At their most extensive, hypothetical food factories, powered not by photosynthesis but by electricity, would occupy only a fraction of the space that is now taken up by farmland and grazing land. If, say, half of today’s American food production could come from GM crops, or, better yet, in vitro food factories, we could free up more than 20 percent of U.S. land – more than six times America’s combined urban land area – for reforestation and other kinds of re-wilding.
To be sure, in the Age of the Anthropocene, no “pure” wilderness is possible. Even wilderness regions are best thought of as managed parklands. Still, it would be nice to have more prairies and more wetlands in the U.S. — particularly in the area east of the Mississippi, where, chiefly because of the engrossment of land by agriculture, there are few public or private wilderness parks and game preserves.

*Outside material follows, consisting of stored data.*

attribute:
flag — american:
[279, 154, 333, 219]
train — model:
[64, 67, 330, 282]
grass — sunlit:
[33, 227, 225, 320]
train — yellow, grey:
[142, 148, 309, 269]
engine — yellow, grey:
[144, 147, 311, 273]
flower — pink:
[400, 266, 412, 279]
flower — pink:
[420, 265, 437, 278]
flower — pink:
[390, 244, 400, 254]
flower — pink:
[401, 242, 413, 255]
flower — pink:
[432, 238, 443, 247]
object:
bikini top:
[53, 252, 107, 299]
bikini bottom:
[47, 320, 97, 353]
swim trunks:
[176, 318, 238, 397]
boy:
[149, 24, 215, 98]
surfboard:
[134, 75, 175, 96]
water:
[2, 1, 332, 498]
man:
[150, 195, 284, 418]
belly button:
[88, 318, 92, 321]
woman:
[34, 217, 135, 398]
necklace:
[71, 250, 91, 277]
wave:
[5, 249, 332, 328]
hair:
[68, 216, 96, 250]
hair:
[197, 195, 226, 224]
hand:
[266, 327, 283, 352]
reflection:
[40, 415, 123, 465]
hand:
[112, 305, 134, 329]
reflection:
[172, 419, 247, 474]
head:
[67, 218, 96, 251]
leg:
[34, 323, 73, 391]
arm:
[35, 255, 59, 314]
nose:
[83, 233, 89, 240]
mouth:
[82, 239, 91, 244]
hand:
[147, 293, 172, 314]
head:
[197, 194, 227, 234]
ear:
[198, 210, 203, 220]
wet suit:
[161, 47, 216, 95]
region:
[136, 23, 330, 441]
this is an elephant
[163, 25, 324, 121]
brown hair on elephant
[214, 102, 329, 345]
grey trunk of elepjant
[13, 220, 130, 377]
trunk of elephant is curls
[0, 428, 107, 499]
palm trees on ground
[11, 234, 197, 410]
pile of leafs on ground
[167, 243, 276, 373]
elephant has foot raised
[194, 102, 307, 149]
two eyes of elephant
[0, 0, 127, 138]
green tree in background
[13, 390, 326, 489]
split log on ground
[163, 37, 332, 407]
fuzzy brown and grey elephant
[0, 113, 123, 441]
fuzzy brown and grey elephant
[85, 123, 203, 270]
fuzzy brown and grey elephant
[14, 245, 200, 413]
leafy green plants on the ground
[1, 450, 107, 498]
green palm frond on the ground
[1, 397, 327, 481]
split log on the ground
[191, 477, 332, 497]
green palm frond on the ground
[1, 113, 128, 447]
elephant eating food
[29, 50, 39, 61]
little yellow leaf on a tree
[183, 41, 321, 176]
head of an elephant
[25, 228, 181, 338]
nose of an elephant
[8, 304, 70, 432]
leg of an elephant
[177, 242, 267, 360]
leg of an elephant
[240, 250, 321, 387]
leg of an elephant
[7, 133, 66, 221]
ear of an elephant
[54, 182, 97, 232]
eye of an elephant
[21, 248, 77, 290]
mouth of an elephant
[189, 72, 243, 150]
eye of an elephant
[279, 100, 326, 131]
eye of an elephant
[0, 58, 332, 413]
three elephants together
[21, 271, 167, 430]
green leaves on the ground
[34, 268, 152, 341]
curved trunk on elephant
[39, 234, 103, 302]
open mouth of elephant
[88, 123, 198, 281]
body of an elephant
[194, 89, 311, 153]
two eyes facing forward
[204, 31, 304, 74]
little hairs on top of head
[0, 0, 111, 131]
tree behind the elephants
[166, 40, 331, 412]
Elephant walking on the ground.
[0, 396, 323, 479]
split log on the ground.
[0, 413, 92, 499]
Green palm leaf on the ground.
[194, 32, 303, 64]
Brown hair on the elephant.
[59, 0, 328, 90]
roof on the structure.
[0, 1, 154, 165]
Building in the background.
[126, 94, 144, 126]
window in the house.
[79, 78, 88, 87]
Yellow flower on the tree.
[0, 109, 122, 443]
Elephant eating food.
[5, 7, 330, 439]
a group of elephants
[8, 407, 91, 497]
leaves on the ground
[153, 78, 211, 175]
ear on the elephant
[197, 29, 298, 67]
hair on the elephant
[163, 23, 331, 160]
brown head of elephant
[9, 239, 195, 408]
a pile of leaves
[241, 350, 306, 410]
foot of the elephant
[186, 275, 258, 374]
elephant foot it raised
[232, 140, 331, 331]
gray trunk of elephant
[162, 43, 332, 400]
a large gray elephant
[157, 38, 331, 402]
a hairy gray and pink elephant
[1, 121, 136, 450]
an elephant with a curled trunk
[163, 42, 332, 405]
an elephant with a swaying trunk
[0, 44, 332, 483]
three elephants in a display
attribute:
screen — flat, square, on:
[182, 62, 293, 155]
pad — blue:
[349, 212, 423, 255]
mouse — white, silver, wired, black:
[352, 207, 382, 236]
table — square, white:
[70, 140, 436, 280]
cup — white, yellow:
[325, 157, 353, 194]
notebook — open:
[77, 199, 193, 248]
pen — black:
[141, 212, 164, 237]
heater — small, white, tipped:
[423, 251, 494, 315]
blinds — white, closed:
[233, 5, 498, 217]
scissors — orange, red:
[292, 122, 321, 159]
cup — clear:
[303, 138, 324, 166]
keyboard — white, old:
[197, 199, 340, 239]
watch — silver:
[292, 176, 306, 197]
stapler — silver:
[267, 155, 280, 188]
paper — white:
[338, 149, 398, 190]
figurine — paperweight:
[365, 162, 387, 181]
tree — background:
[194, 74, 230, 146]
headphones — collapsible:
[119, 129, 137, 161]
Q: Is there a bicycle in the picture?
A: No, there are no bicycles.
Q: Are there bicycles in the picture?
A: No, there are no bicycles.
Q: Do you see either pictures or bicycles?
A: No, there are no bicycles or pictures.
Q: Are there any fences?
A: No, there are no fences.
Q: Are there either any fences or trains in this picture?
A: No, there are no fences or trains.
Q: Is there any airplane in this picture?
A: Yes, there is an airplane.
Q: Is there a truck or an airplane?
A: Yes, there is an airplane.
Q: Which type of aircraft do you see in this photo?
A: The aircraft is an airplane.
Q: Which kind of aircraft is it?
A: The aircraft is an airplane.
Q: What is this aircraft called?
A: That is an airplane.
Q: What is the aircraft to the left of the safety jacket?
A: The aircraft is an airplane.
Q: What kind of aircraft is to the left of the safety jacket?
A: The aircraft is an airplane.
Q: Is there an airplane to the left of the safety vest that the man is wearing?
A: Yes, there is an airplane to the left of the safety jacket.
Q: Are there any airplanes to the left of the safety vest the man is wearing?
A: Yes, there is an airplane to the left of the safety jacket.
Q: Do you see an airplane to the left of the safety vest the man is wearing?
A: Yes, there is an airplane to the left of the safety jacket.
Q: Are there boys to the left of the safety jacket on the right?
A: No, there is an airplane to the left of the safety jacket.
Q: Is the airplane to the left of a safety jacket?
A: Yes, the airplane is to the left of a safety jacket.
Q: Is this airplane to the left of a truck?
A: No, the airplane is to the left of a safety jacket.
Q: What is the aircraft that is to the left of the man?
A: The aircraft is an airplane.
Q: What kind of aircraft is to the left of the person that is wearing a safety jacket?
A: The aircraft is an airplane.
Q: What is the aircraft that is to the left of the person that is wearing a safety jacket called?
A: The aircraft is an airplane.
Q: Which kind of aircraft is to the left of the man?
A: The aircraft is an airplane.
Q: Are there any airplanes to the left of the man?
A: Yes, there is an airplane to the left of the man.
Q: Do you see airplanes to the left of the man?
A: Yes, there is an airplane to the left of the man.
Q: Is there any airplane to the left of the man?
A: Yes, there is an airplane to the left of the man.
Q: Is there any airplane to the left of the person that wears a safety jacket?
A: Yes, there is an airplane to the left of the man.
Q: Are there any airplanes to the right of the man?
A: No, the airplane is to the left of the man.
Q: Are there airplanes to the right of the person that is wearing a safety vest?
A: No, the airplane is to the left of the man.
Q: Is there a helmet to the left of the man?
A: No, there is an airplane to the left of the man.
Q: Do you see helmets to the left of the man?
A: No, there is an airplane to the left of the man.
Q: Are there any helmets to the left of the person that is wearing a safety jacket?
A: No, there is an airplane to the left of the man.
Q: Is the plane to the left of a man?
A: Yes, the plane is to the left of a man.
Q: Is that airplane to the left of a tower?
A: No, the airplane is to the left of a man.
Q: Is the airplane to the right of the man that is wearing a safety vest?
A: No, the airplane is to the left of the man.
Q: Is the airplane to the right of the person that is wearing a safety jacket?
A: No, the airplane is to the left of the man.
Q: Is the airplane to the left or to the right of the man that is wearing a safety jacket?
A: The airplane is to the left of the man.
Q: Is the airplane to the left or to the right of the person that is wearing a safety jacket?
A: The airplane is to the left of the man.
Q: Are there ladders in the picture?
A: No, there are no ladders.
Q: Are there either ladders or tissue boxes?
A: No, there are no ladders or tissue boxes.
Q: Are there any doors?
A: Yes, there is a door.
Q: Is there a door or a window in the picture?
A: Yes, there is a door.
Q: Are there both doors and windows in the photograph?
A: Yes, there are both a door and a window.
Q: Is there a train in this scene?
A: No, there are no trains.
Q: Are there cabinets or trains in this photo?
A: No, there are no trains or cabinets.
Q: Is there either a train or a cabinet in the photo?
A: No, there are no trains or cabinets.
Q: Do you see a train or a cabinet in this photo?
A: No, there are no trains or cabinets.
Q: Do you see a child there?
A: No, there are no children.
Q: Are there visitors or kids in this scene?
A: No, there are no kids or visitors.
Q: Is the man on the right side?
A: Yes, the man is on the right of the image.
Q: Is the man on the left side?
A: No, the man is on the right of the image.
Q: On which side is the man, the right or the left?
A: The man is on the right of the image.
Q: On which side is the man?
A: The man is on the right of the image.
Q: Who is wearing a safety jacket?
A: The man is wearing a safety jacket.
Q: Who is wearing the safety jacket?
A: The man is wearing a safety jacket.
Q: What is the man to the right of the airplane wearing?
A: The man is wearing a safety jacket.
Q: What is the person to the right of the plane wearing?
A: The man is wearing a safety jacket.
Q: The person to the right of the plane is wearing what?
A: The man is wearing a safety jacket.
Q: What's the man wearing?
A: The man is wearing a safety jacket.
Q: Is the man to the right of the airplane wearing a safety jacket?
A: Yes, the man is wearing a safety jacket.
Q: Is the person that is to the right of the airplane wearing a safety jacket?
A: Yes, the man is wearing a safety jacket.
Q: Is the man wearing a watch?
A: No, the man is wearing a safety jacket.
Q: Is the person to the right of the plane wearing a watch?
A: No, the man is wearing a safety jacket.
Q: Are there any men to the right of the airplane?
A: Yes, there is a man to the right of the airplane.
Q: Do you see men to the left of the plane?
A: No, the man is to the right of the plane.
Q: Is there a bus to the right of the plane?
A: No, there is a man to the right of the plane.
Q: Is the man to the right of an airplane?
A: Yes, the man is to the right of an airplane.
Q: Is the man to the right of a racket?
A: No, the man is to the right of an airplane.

I for one think that a prairie with buffalo and prairie dogs is more interesting than a corn field or a cattle pasture. Unwilling to wait for in vitro food, I’ve spent the last fifteen years rewilding most of a 50 acre tract in the Texas Hill Country, while leasing the rest for conventional farming. It’s amazing how quickly native grasses, trees and shrubs return, once land ceases to be farmed or grazed, and how rapidly populations of turkey, blue heron, rabbits, skunks and raccoons, among other critters, have rebounded. I won’t live to see it, but I like to imagine a future in which tigers prowl Chinese forests where today there are rice paddies, and wild horses again roam in European forests where today subsidized sheep graze in surplus pastures. All of this, without preventing ten billion or so people from living in mid-density cities or low-density suburbs, if they prefer. We can have urban sprawl and wilderness sprawl together—but only if we roll back farm sprawl and ranch sprawl.